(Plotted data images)
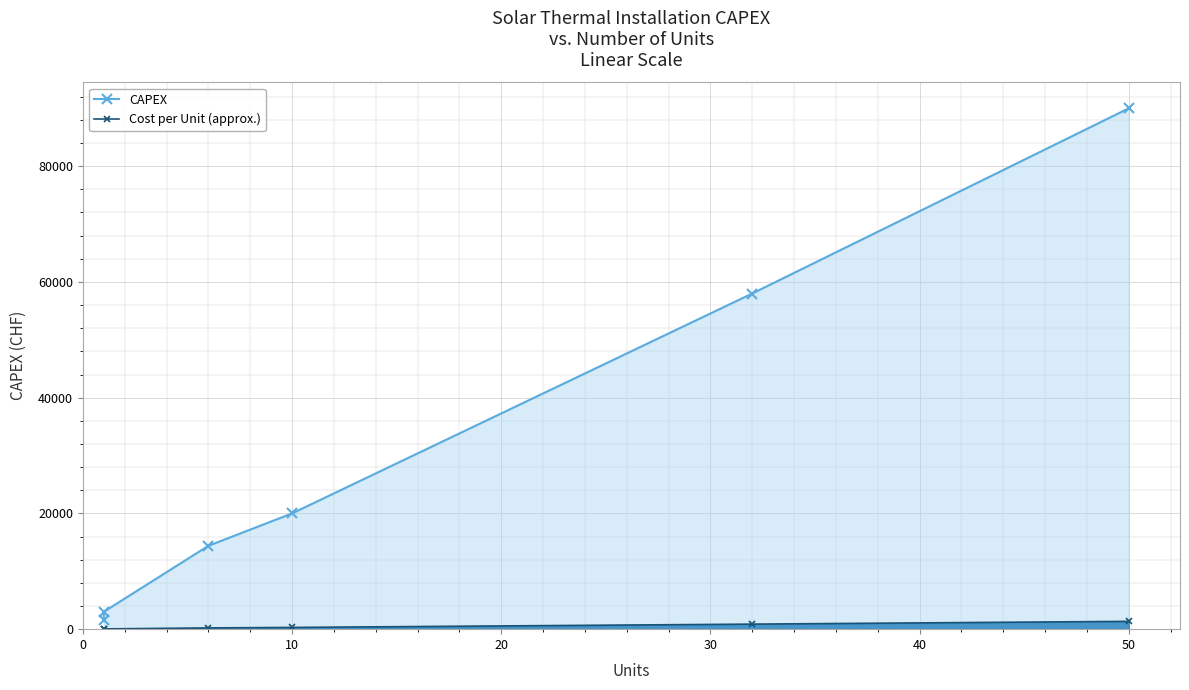

True or false: Cost per Unit (approx.) and CAPEX intersect in this chart.

False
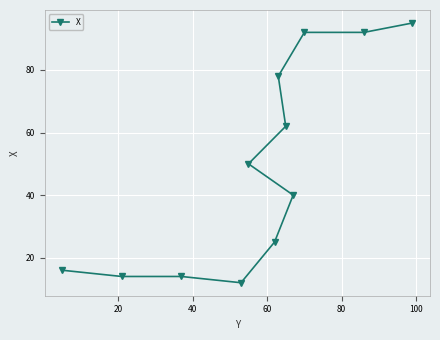

What is the difference between the maximum and second lowest values?

81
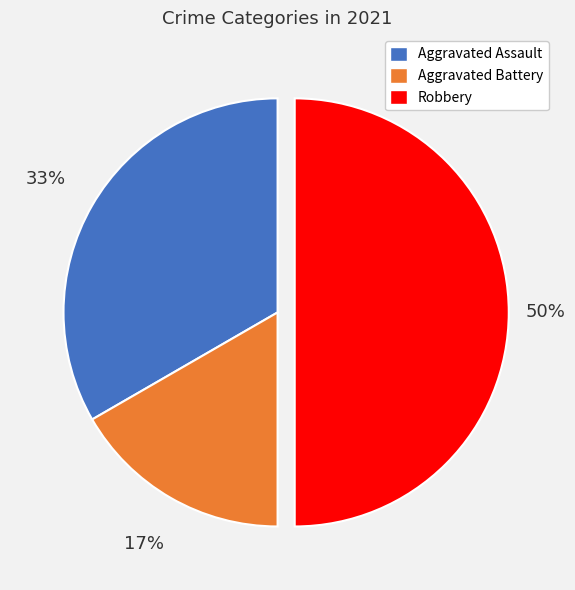

Rank the categories by value from lowest to highest.

Aggravated Battery, Aggravated Assault, Robbery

=== Problem to work on ===
Please switch "lowest" to "smallest" in the stretch from the line containing "What is the" through the end of the items, and leave the pictures out of your answer.

=== Result ===
What is the difference between the maximum and second smallest values?

81

Rank the categories by value from smallest to highest.

Aggravated Battery, Aggravated Assault, Robbery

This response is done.